Dans ce ghetto, le jeune garçon fluet, à l'intelligence hors du commun, saisit les opportunités qui s'offrent à lui. Son institutrice, Orilla Miller, repère vite son potentiel. « Elle l'encourage dans ses lectures, le conduit au cinéma, au musée, au théâtre… », raconte Gérard Cogez, professeur de littérature à l'université de Lille et traducteur de la pièce « Blues pour l'homme blanc » (à paraître le 27 août aux éditions Zones/La Découverte). D'elle, Baldwin dira qu'elle a été son « premier indice que les Blancs étaient humains ».

James Baldwin, ici à La Nouvelle-Orléans, en 1963, s’est battu sans relâche pour « mettre fin au cauchemar racial ». Getty Images/Micheline Pelletier/Gamma-Rapho

Grâce à son talent oratoire, l'ado­lescent devient, à 14 ans, prédicateur dans l'église pentecôtiste. Il intègre, au même âge, un grand lycée du Bronx, à New York. « Il y devient ami avec des Blancs, dont le futur photographe Richard Avedon », indique Samuel Légitimus, président fondateur du Collectif Baldwin, une association qui promeut son œuvre. En s'ouvrant à ce monde nouveau, Baldwin entre en conflit avec son père, « qui pense qu'aucun Blanc ne peut être sauvé, même s'il paraît de bonne volonté », poursuit cet inconditionnel de l'auteur. L'adolescent s'émancipe. A 17 ans, il abandonne la prédication et décide de devenir écrivain. « Une autre manière de témoigner l'amour », commente Samuel Légitimus.

Un aller sans retour pour Paris en 1948

Quand son père meurt, en 1943, « Jimmy » doit renoncer aux études pour travailler. Il enchaîne les petits boulots à Greenwich Village, le quartier des artistes, dans le sud-ouest de Manhattan, et y fait de multiples rencontres, dont celle d'un acteur débutant, Marlon Brando, qui devient son colocataire.

« Il travaille comme plongeur, gardien d'ascenseur, serveur dans un restaurant caribéen, et écrit en parallèle », raconte Samuel Légitimus. L'aspirant romancier apporte un manuscrit à son aîné, le célèbre écrivain Richard Wright, lui aussi petit-fils d'esclaves, qui lui obtient une bourse. James Baldwin parvient à publier quelques critiques littéraires, mais son avenir est bouché dans cette société où le racisme reste omniprésent. En 1946, son meilleur ami se suicide en sautant du pont George-Washington. Deux ans plus tard, Baldwin, déprimé, tourmenté par son homosexualité, décide de dépenser ce qu'il lui reste dans un aller sans retour pour Paris. « En restant à New York, il craint de connaître le même sort que son ami », précise Gérard Cogez.

(Lignes de données)
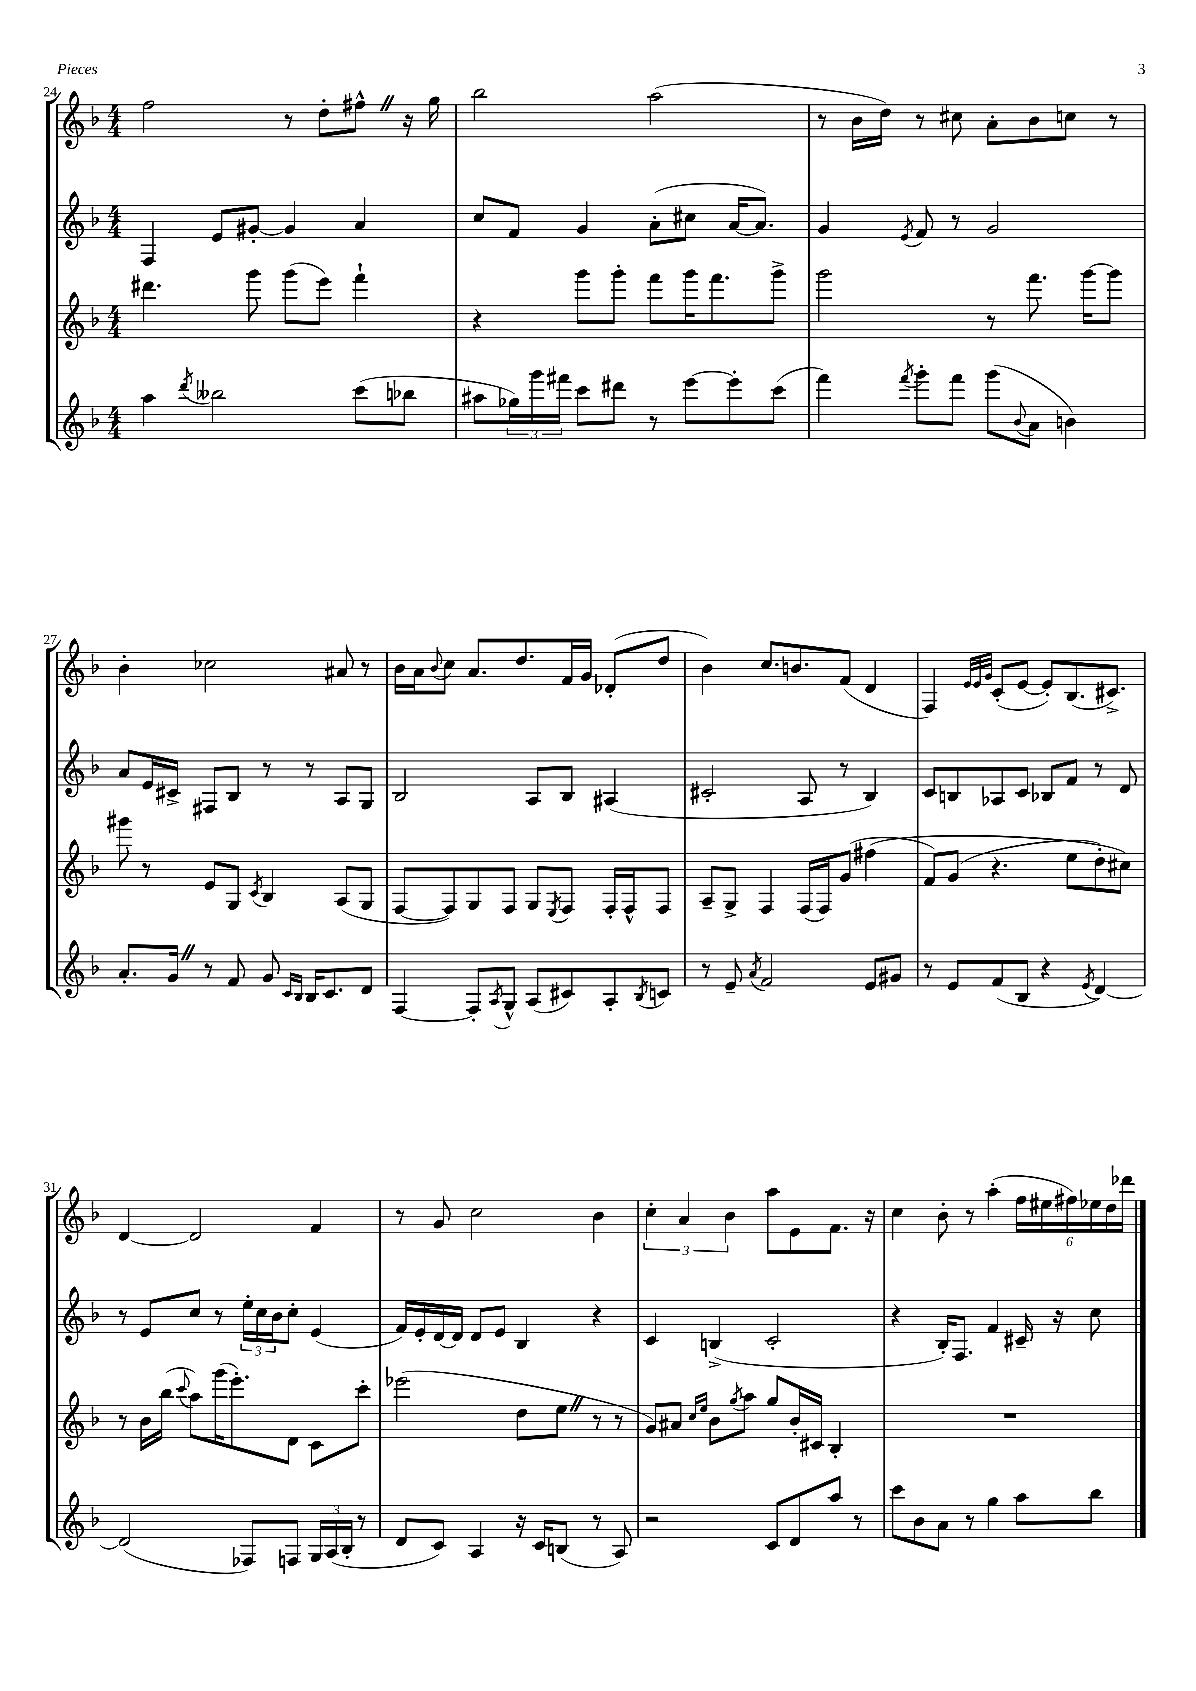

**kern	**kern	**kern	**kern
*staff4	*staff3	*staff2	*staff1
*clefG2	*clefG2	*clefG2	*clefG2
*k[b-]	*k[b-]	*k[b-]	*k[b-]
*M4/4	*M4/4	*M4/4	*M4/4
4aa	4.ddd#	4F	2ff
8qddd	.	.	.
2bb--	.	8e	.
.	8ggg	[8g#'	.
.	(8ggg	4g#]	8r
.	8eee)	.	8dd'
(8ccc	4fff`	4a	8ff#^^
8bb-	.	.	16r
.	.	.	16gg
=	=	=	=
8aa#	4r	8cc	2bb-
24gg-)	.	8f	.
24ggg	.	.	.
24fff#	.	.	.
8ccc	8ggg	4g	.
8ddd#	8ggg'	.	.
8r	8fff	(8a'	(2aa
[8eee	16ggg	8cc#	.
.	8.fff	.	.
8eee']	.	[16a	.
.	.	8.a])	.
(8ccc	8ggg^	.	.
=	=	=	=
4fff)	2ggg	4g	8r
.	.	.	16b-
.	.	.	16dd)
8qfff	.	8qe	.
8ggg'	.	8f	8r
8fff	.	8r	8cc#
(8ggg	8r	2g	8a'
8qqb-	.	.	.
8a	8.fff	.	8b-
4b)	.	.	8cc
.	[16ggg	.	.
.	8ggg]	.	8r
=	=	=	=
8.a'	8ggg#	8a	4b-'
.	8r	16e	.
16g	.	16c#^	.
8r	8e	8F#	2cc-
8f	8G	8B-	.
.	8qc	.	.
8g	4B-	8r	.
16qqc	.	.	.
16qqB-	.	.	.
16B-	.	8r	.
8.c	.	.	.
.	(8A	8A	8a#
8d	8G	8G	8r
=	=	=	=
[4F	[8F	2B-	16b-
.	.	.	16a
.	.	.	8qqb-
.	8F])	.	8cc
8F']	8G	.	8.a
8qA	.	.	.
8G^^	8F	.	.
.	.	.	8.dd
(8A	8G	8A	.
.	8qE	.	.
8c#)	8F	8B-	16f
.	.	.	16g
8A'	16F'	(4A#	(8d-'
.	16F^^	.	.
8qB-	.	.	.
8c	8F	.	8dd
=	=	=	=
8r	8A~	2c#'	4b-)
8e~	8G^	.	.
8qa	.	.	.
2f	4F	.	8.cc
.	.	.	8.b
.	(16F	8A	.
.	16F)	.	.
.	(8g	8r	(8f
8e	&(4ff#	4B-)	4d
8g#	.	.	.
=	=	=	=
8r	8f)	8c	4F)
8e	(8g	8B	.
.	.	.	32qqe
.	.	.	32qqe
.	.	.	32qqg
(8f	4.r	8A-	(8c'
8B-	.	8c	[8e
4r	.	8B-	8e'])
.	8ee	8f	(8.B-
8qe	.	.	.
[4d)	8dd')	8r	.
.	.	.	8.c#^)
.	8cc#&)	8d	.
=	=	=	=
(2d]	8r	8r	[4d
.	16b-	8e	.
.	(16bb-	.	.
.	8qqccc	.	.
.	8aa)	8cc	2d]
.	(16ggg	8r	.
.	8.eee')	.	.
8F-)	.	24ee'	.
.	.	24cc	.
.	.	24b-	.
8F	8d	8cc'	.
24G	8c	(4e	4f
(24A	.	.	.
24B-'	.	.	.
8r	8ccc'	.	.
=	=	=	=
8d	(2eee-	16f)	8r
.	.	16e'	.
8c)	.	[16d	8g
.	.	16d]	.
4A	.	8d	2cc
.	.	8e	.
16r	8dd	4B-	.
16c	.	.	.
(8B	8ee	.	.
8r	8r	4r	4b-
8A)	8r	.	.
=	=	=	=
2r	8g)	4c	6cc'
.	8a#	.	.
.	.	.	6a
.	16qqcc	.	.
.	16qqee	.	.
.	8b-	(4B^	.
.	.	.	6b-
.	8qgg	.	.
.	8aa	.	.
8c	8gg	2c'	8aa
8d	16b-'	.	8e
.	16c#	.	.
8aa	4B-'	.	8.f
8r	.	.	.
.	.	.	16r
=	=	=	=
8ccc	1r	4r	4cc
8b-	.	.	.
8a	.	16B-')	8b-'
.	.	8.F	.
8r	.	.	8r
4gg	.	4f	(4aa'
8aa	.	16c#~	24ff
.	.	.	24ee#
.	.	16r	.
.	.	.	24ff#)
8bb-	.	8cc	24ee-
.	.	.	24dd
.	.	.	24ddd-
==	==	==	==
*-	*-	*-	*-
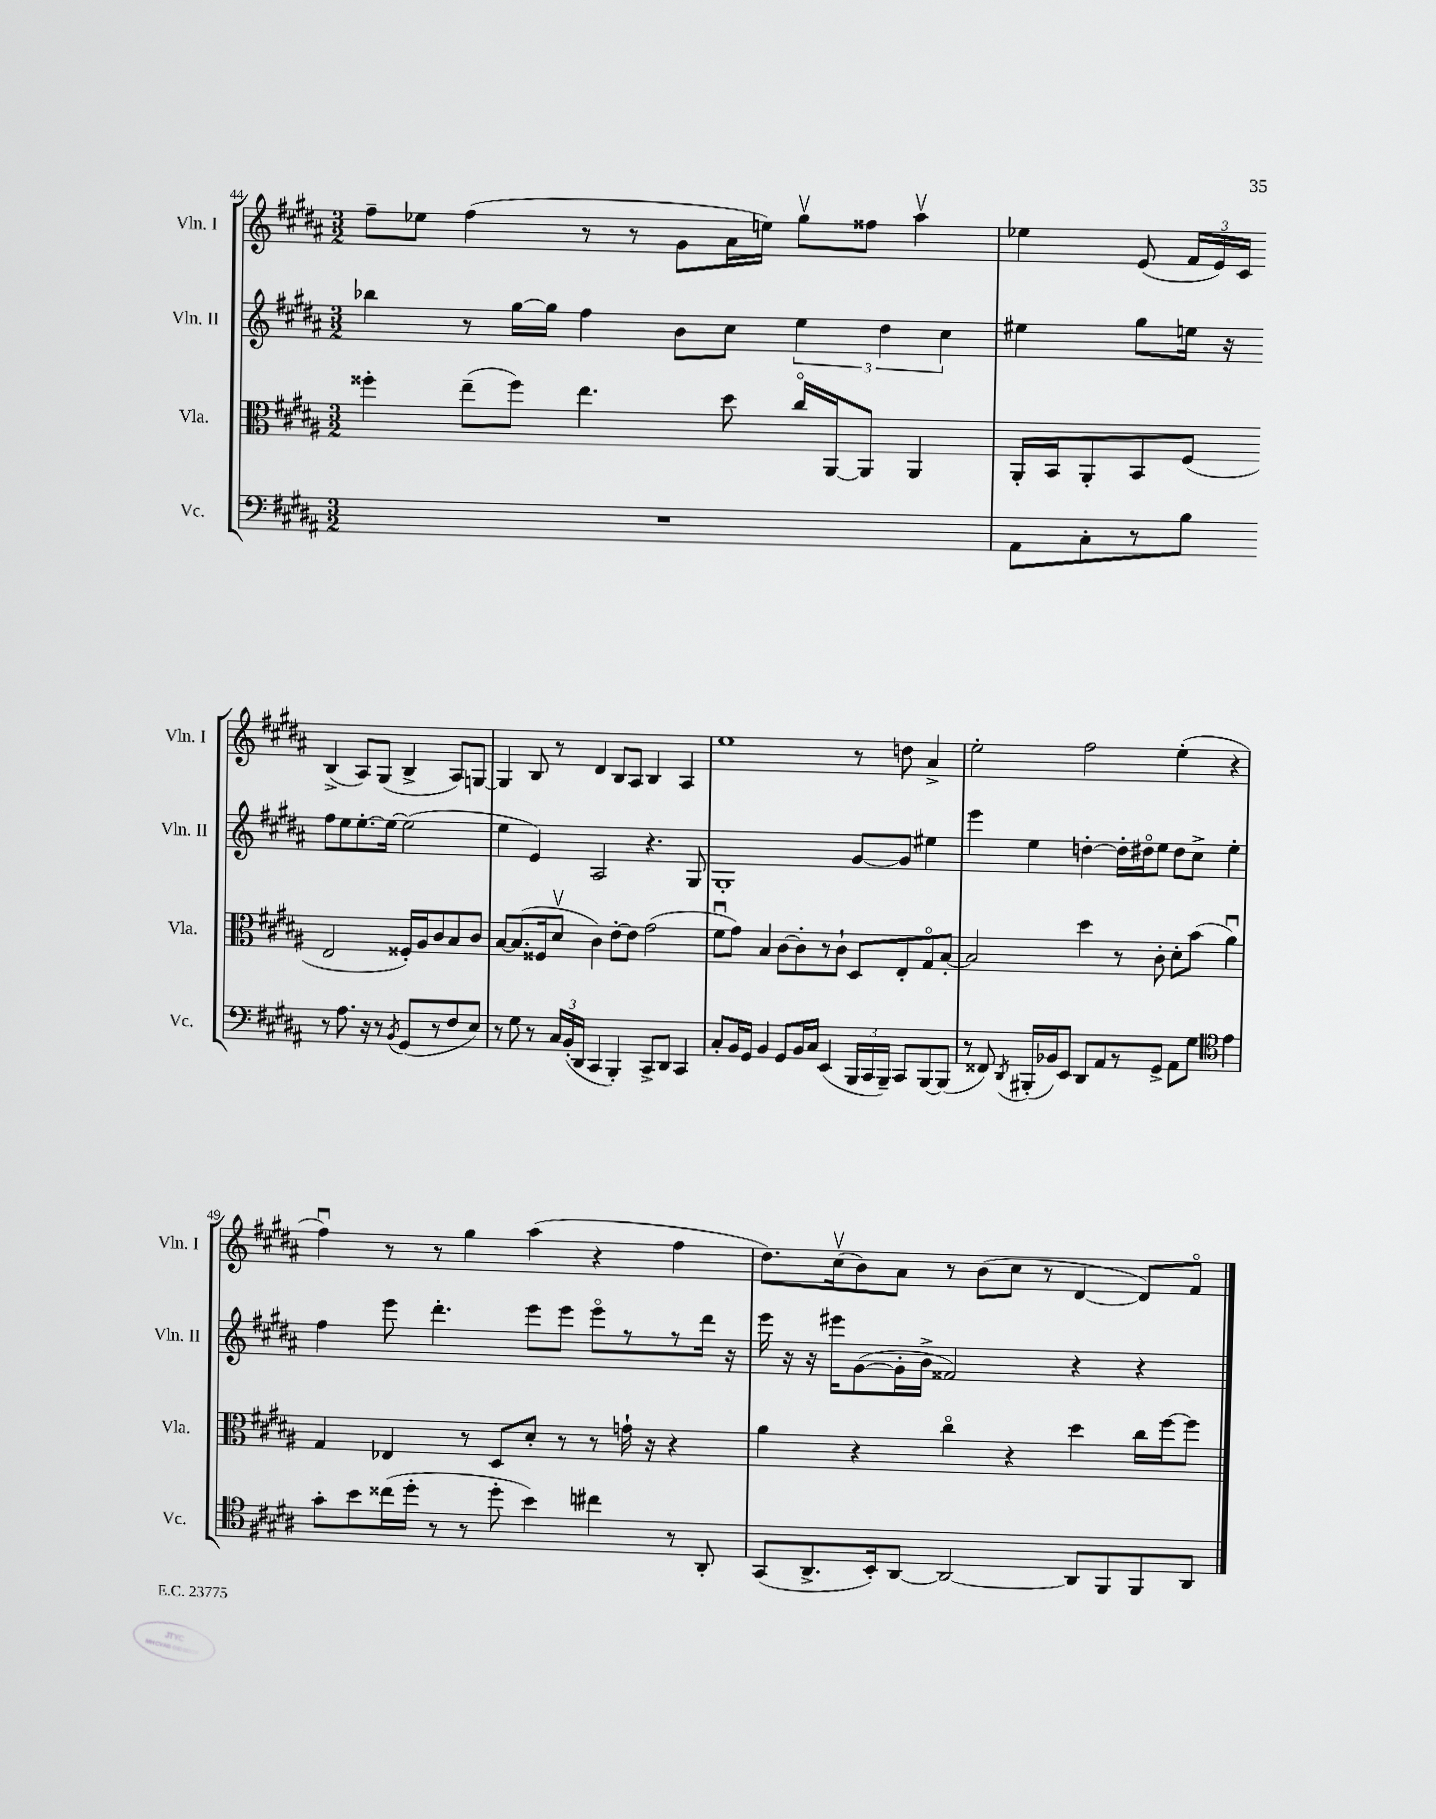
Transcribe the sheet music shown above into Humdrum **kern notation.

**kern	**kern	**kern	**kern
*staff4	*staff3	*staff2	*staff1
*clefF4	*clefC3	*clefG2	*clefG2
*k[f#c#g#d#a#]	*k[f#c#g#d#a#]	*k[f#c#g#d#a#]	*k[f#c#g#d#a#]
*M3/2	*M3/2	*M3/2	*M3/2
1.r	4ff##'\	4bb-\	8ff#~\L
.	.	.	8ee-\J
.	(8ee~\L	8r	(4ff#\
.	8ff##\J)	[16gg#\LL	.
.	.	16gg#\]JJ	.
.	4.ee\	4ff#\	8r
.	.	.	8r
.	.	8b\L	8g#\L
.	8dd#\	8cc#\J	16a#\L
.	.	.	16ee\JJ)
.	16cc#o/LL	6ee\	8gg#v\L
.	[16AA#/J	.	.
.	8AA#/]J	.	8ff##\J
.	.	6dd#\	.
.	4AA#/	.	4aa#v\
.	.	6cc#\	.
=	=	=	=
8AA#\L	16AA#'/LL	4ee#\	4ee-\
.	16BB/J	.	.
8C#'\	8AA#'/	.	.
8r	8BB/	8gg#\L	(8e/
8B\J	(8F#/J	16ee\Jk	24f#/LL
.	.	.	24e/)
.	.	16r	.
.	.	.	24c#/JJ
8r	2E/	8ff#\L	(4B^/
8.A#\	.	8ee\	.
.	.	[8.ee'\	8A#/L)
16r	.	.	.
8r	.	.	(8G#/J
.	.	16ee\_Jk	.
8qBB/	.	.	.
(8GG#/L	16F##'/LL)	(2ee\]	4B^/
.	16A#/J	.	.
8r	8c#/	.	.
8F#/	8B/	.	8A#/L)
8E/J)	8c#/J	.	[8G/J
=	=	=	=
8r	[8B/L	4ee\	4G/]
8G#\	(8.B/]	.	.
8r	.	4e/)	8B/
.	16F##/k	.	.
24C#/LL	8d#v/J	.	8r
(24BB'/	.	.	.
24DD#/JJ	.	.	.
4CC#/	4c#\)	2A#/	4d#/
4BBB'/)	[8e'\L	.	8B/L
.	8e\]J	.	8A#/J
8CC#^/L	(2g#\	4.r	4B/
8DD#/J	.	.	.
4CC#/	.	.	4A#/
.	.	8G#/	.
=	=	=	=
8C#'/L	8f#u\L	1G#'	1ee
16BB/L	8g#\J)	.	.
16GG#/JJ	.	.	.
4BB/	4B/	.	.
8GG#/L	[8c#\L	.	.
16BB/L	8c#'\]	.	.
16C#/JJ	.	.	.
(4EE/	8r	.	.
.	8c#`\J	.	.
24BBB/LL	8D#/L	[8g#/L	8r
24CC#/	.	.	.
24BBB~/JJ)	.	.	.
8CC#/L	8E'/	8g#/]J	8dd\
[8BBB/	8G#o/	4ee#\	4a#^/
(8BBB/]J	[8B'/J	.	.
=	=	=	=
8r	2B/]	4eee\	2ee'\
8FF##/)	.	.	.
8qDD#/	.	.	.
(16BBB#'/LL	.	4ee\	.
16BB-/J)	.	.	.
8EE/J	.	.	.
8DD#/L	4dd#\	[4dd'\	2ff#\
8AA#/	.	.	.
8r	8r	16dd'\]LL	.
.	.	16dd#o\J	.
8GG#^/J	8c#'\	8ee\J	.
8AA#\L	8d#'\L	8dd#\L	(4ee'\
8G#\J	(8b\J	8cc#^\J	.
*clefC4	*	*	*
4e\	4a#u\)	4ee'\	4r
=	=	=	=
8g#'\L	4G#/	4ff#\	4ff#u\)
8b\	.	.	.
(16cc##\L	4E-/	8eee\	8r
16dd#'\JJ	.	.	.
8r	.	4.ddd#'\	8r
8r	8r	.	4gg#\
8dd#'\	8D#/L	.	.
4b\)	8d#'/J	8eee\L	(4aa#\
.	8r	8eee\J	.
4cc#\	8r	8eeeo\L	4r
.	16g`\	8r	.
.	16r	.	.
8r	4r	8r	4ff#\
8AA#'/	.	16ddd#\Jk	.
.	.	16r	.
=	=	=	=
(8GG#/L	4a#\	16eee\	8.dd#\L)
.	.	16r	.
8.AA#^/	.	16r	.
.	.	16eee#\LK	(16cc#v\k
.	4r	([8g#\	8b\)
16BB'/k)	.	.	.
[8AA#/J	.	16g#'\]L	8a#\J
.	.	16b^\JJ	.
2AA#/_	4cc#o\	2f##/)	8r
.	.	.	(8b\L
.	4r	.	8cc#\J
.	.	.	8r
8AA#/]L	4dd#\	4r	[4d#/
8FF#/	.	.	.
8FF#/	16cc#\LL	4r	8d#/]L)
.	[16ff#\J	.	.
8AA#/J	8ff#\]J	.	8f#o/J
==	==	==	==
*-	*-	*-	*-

À faire:
• 1. D'après le texte sur James Baldwin, en quelle année son père meurt-il ?
• 2. Modifiez le passage du texte sur James Baldwin allant de « Un aller sans retour pour Paris en » jusqu'à « devient son colocataire. » en y remplaçant « petits boulots » par « emplois temporaires ».
• 3. Reprenez, s'il vous plaît, le texte sur James Baldwin et rédigez la suite à partir de sa dernière phrase.

Réponses:
• 1. En 1943.

• 2.
Un aller sans retour pour Paris en 1948

Quand son père meurt, en 1943, « Jimmy » doit renoncer aux études pour travailler. Il enchaîne les emplois temporaires à Greenwich Village, le quartier des artistes, dans le sud-ouest de Manhattan, et y fait de multiples rencontres, dont celle d'un acteur débutant, Marlon Brando, qui devient son colocataire.

• 3.
En 1975, James Baldwin vit dans le sud-est de la France depuis cinq ans. Il y a notamment écrit sa célèbre lettre ouverte à ma sœur Angela Davis, un plaidoyer contre l’intolérance. Getty Images/Anthony Barboza

C'est avec 40 dollars en poche, sans parler un mot de français, qu'il atterrit à Paris. Les débuts sont difficiles. En décembre 1949, il est accusé à tort d'un vol de draps dans l'hôtel sinistre où il vit, rue du Bac, et passe Noël à la prison de Fresnes. Libéré après huit jours de détention, il tente de se pendre dans sa chambre. Dans cette nouvelle vie, néanmoins, il parvient néanmoins à prendre son envol. « En Amérique, la couleur de ma peau formait une barrière qui m'empêchait d'être moi-même ; en Europe, cette barrière avait disparu », expliquera-t-il.

Il fréquente des compatriotes en exil, comme la danseuse Joséphine Baker, le trompettiste Quincy Jones ou le saxophoniste et clarinettiste Sidney Bechet, et écrit pour des revues américaines. En 1953, il publie « La Conversion ». Ce premier roman inspiré de sa jeunesse, qui suit une famille lors d'une nuit de prière, est acclamé par la critique. L'écrivain change ensuite complètement de thème pour narrer une histoire d'amour homosexuelle à Paris dans « La Chambre de Giovanni », en 1956. Aujourd'hui un classique de la littérature américaine.

«Tous les hommes sont frères, voilà la vérité»

Après neuf ans d'exil, l'Histoire rappelle James Baldwin à son devoir. Quand il découvre, sur un kiosque, la photo d'une adolescente afro-américaine, Dorothy Counts, huée par une foule raciste alors qu'elle fait sa rentrée au lycée, à Charlotte (Caroline du Nord), il regagne sur-le-champ sa patrie, en 1957. Il se joint alors au mouvement des droits des civiques dont il devient l'une des grandes voix, à mi-chemin entre la non-violence de Martin Luther King et la radicalité de Malcolm X, qu'il fréquente tous deux.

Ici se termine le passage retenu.